Does the resistance in the secondary circuit of a potentiometer circuit affect the balance length?

Question

I just learnt how potentiometer circuits work, and I was taught that the resistance in the secondary circuit does not change the balance length as no current flows through the secondary circuit and thus the only potential drop is through the EMF of the unknown battery in the secondary circuit. However my proffessor mentioned that if the resistance of bulb x was decreased in this particular arrangement, the balance length would shorter!

The reason he gave was "This is because with a lower resistance bulb used for X, the current flowing in the lower circuit increases, the voltage drop across the internal resistor increases, and hence the terminal potential difference across the cell in the lower circuit decreases. " However I am struggling to understand why the concept of no current flowing through the circuit does not apply here, I still feel that decreasing the resistance of bulb x would not affect the balance length for the reason stated above. Thank you for clarifying this conceptual error of mine in potentiometer circuits!

Answer 1

However I am struggling to understand why the concept of no current flowing through the circuit does not apply here

The condition required for there to be zero current through the ammeter connected to $C$ is this: all of the current through the bulb $Y$ is through the battery labeled with voltage $E$ (note that the battery is modeled as an ideal battery in series with an internal resistance).

If you'll think about this a little bit, you'll realize that if there's zero current through the ammeter, the ammeter can be removed with changing the value of any voltage across or current through in the circuit (if that isn't clear, stop here and think about it some more).

Now, since the (ideal) ammeter has zero volts across (regardless of the current through), it follows that with the ammeter in circuit, the voltage AC equals the voltage across the cell.

So, stipulate that the potentiometer is adjusted such that the ammeter reads zero and then the ammeter is removed. Given the above, it must be that the voltage AC is still equal to the voltage across the cell.

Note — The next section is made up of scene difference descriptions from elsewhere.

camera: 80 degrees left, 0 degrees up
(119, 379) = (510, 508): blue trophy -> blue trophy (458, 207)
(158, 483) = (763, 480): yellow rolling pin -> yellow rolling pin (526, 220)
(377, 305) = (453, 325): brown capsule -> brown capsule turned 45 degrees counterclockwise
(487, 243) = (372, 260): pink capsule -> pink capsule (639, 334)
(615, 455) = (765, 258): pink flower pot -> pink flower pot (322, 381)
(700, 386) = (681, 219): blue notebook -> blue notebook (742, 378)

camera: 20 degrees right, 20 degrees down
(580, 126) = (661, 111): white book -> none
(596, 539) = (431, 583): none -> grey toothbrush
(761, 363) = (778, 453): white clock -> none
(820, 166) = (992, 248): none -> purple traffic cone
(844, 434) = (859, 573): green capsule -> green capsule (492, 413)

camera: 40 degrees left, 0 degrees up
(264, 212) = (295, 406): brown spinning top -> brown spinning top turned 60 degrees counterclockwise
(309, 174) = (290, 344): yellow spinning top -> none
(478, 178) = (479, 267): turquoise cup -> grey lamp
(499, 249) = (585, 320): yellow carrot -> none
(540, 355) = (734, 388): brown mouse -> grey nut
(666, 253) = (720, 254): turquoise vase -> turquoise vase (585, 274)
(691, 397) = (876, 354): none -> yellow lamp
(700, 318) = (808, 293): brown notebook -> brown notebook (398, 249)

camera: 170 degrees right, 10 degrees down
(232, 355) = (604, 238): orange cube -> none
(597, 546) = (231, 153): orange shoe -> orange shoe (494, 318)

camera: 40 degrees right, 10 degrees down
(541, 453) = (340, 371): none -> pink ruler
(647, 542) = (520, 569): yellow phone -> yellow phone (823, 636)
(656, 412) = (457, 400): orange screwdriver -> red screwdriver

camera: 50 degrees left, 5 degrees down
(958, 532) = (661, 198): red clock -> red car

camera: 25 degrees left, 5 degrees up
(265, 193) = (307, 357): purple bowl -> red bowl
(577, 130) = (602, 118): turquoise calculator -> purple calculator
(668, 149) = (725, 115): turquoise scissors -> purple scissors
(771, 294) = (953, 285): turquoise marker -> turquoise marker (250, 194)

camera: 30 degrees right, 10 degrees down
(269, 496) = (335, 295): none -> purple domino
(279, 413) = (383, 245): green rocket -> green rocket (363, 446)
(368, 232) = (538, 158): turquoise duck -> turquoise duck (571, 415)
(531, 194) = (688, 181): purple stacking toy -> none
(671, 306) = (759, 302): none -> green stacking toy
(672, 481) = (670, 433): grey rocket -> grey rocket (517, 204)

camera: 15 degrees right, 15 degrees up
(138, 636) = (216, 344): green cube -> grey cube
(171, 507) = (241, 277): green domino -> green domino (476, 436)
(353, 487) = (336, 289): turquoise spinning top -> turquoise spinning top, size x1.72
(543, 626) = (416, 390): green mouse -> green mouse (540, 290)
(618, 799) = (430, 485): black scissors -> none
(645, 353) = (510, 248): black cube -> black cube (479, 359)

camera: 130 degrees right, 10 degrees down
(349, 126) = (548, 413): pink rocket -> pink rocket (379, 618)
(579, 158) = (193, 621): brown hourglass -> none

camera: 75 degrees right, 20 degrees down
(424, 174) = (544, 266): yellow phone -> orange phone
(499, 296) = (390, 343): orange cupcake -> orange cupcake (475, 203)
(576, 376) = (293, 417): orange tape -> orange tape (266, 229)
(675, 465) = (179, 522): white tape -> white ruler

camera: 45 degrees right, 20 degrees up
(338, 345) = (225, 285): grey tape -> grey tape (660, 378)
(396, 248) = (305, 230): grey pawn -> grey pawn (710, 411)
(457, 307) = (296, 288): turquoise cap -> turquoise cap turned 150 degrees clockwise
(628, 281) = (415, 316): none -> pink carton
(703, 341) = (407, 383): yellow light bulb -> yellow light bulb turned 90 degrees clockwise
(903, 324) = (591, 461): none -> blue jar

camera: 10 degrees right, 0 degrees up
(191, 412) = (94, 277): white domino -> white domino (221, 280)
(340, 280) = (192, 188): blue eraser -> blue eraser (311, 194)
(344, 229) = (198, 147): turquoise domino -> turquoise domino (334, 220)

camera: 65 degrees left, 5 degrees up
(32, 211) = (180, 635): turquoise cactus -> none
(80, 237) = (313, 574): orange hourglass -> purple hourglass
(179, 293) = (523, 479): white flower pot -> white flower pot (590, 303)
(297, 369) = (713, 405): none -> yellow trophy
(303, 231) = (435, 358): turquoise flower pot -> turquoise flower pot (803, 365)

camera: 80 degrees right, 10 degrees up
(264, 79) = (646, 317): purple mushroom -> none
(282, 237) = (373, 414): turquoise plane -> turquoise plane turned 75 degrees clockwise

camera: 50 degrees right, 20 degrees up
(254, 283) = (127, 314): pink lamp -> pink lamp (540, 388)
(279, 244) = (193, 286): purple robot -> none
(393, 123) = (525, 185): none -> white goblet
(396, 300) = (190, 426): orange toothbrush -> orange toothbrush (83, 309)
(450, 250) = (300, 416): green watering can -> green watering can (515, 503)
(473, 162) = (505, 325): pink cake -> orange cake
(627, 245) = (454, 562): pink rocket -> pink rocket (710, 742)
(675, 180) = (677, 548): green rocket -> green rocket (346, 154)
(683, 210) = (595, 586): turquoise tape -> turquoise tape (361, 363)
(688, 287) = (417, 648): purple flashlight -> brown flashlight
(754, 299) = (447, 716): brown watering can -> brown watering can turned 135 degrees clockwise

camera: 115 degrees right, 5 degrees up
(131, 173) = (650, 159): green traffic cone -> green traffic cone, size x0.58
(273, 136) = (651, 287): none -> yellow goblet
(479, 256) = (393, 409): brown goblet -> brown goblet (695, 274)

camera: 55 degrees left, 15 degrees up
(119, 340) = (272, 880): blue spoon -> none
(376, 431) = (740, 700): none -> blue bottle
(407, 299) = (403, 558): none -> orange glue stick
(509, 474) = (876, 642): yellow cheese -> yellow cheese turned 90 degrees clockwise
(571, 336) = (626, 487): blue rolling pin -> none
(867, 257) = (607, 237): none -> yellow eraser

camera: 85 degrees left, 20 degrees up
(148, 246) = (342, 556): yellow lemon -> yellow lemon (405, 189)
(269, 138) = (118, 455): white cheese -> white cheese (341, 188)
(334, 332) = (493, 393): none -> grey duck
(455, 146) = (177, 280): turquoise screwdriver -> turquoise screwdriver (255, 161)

That is, the condition that there is zero current through the ammeter is the condition that the voltage AC equals the voltage across the cell when the ammeter is not connected.

Carefully note that this does not imply that there is no current through the bulbs!

if these bulbs are in parallel with the battery, musn't their potential drops match that of the battery in the secondary circuit?

Correct (if you mean the combination of the bulbs and not the individual bulbs), but that potential drop (voltage across) isn't constant, it is a function of the resistance of the bulbs, the internal resistance of the cell, and the voltage $E$. Assuming the ammeter has been removed, the voltage across the cell is given by:

$$V_{cell} = E\left(1 - \frac{r}{r + R_Y + R_X || R_Z}\right)$$

where

$$R_X || R_Z = \frac{1}{\frac{1}{R_X} + \frac{1}{R_Z}}$$

Only in the case that $r=0$ is this a constant.

Answer 2

The bulbs X Y and Z are not part of a normal potentiometer. Normally the battery E is balanced against AC and CB, but now AC is replaced by the combination of AC, X, Y, and Z. The internal resistance of the battery and meter don't matter, but these extra ones certainly do because they are in parallel with the battery instead of in series, and changing one of them will affect the balance point.